Disclaimer: Mark Twain (1835-1910-To be continued) is unlicensed. His river pilot's license went delinquent in 1862. Caution advised. Daily Paul

You are...

making me homesick, Michael!

(Grew up in Worcester area - Millbury - and all these pics you're posting are awesome). :)

I find it perplexing

that the very area that liberty and freedom was given to We the people has become so opposed to the same...
Refresher course needed overdue?

When Fascism goes to sleep, it checks under the bed for Ron Paul!

Thanks Michael !

Here is a link to another Boston landmark, which I gorged myself at many years ago:


Michael Nystrom's picture

Nice - I ate there too

After one of the Boston Tea Party extravaganzas that Bob Dwyer organized at Fanueil Hall in 2010 I think. Wonderful place. Wonderful website, too!

What a great post!

Thank you so much for the tour! I really enjoyed that.

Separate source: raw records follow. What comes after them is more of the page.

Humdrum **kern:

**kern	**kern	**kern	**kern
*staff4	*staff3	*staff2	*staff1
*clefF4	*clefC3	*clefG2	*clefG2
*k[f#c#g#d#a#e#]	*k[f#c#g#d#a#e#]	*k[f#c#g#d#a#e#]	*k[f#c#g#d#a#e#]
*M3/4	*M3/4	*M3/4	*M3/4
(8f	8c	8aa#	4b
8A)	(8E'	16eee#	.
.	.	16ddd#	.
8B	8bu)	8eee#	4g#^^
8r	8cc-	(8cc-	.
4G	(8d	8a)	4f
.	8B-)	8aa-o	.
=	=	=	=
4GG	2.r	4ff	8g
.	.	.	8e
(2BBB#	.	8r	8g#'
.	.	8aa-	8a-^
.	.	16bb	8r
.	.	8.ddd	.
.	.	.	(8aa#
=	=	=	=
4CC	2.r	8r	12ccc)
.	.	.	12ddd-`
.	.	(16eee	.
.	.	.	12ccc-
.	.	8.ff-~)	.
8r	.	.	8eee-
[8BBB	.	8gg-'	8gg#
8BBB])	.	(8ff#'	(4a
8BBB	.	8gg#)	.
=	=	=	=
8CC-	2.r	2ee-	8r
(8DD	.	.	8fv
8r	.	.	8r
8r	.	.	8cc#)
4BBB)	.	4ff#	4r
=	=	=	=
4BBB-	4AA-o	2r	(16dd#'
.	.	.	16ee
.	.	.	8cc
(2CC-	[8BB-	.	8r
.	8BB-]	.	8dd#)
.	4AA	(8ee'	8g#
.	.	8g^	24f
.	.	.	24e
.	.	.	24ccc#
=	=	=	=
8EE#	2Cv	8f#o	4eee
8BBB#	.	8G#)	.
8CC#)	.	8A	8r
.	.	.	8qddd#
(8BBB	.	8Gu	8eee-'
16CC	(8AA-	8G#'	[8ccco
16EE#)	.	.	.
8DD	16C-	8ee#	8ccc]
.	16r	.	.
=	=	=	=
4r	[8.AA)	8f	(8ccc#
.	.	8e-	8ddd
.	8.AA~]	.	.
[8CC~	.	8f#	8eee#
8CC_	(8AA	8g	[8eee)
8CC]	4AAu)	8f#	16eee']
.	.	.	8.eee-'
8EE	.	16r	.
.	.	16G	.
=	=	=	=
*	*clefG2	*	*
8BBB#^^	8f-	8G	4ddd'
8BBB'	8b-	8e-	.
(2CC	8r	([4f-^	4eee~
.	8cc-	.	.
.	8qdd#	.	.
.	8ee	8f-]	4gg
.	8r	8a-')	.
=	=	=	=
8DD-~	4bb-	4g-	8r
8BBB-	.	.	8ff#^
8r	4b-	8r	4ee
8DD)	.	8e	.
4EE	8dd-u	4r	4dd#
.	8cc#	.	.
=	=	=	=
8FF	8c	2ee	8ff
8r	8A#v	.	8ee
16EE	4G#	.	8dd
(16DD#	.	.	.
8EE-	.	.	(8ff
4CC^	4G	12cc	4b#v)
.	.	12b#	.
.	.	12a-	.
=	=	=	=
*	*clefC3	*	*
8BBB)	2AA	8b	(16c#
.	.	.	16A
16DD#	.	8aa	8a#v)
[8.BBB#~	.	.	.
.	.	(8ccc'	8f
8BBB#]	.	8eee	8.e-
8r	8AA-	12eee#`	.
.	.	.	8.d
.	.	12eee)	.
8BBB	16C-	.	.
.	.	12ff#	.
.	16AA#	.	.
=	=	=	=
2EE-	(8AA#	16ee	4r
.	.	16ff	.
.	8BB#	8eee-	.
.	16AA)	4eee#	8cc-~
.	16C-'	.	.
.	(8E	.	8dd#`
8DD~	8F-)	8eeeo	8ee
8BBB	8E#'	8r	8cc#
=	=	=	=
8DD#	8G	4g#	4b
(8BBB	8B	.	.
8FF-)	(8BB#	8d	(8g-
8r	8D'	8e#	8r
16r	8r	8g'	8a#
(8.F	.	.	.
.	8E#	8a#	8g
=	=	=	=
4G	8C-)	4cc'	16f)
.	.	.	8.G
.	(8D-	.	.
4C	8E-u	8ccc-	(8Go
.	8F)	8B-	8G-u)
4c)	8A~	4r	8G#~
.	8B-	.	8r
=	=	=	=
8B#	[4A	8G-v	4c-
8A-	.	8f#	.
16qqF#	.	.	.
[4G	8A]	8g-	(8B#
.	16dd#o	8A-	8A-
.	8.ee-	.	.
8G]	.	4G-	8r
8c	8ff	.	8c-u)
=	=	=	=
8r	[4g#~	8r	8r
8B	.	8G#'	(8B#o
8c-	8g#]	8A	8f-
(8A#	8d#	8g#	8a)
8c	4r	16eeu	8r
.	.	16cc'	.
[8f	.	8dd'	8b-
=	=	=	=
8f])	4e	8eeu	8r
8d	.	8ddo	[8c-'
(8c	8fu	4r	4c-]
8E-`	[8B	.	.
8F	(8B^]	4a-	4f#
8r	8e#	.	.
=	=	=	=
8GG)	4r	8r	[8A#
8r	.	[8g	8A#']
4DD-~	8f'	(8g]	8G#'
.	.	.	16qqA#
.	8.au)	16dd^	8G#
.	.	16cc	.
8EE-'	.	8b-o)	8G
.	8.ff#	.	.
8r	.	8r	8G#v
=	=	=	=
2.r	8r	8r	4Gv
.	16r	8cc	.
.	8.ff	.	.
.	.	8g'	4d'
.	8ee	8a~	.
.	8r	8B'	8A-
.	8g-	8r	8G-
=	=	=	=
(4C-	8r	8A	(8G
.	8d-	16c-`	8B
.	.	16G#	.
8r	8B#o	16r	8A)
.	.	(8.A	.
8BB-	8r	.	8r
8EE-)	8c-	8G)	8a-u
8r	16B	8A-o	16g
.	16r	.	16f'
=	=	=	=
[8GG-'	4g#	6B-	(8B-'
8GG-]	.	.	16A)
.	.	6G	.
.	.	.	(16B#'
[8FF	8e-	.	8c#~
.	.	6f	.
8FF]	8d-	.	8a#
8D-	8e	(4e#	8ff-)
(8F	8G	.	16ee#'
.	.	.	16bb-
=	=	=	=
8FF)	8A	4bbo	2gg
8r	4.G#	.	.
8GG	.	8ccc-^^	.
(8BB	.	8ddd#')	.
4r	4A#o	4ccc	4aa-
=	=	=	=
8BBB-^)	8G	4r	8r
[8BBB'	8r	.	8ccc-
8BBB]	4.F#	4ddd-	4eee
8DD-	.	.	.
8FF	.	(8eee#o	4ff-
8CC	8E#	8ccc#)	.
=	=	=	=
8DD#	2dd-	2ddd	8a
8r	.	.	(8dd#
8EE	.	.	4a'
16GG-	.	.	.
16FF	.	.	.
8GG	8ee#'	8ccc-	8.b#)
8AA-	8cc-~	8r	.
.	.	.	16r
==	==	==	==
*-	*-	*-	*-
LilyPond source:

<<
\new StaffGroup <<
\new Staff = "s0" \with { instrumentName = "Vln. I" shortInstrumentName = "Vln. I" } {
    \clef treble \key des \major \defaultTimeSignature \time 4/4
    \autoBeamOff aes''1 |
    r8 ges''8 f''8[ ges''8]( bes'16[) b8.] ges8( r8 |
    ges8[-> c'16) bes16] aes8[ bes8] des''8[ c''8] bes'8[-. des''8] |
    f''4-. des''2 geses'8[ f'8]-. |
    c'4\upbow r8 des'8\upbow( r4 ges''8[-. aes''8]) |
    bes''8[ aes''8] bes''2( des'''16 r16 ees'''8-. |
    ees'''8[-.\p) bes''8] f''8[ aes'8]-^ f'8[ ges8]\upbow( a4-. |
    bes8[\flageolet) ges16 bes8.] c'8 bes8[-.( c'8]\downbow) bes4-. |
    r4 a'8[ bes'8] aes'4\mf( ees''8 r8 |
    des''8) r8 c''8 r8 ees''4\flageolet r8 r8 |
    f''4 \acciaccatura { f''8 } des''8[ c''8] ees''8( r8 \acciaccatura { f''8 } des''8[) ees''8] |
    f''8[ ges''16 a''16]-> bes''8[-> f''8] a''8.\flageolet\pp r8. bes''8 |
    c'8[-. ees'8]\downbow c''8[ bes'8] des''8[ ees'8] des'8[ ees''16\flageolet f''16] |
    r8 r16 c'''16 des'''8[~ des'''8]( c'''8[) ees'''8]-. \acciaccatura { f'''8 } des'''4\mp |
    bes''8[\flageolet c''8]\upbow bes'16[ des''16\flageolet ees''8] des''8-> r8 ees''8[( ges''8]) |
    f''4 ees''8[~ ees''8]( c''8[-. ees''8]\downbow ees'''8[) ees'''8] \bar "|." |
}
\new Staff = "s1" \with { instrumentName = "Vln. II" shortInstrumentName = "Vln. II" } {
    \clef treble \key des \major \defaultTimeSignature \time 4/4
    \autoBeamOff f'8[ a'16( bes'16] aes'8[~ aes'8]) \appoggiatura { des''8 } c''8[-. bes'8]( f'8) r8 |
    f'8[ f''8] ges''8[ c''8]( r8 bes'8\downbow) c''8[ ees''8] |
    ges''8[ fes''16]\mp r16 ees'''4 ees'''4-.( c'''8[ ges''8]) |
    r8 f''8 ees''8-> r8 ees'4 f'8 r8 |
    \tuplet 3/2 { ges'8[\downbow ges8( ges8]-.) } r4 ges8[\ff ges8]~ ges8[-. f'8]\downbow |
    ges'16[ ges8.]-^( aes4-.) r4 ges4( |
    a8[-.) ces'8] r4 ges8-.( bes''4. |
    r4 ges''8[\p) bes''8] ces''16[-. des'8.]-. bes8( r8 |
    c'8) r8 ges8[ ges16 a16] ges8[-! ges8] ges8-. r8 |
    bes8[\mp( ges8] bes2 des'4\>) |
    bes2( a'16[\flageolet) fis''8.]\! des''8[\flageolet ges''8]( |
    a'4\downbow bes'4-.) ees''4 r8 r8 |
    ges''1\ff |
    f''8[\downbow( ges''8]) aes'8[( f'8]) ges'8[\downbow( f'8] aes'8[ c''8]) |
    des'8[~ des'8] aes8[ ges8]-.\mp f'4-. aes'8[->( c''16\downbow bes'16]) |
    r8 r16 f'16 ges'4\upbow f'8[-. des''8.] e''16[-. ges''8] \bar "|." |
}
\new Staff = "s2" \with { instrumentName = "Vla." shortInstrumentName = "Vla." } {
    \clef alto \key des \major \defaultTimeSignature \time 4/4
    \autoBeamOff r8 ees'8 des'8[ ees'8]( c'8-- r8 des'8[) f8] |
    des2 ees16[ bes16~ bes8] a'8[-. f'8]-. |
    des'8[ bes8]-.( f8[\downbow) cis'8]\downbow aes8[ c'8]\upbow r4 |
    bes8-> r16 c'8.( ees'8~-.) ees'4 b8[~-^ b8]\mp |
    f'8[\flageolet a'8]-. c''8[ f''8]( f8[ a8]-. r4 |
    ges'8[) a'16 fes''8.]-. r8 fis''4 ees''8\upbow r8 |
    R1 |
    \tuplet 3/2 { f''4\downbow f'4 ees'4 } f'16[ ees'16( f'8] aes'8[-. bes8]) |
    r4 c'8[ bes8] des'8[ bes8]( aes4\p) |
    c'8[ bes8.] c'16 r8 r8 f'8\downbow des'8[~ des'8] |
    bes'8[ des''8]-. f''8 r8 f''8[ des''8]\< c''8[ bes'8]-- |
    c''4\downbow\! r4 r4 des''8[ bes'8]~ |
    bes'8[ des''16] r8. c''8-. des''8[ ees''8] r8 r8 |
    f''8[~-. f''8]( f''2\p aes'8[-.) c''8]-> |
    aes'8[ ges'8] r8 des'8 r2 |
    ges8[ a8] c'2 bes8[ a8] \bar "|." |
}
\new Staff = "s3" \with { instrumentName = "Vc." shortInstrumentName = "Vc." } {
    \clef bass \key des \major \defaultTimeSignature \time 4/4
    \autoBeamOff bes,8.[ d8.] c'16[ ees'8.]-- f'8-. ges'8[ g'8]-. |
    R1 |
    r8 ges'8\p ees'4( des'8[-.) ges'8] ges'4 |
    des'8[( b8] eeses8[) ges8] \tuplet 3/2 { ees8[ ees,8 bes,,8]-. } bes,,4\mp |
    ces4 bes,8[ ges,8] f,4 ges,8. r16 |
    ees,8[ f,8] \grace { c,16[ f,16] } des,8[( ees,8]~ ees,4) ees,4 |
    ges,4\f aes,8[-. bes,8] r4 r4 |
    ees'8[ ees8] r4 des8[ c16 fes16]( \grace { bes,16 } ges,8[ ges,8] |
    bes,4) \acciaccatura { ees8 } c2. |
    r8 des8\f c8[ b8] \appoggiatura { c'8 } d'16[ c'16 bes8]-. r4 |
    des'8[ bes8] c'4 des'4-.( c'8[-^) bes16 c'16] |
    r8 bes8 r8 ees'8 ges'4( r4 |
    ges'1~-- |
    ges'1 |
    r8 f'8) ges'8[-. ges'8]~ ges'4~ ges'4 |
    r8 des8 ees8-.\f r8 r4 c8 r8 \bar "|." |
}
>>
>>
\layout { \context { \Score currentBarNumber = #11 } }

“It is the food which you furnish to your mind that determines the whole character of your life.”
―Emmet Fox

I'm enjoying my history trip through Boston Michael =D

I can't believe I've never been there.

The DP is proof that the grassroots support for Ron Paul and his peaceful message of individual liberty is large, real, and not going away!

I Miss Boston

My mom was from Arlington and my dad from Winchester. Used to spend lots of time there.........parents had a boat in East Boston for the longest time too. I need to plan a homeschool trip up there for my little patriot. Thanks for the photos, Michael.

Colchester, New London County, Connecticut

Yum! The North End . .. I

Yum! The North End . .. I used to make the trip down from Nashua to buy pastries at the bakery there every weekend . . . hangover and all. Best canolis I've ever had.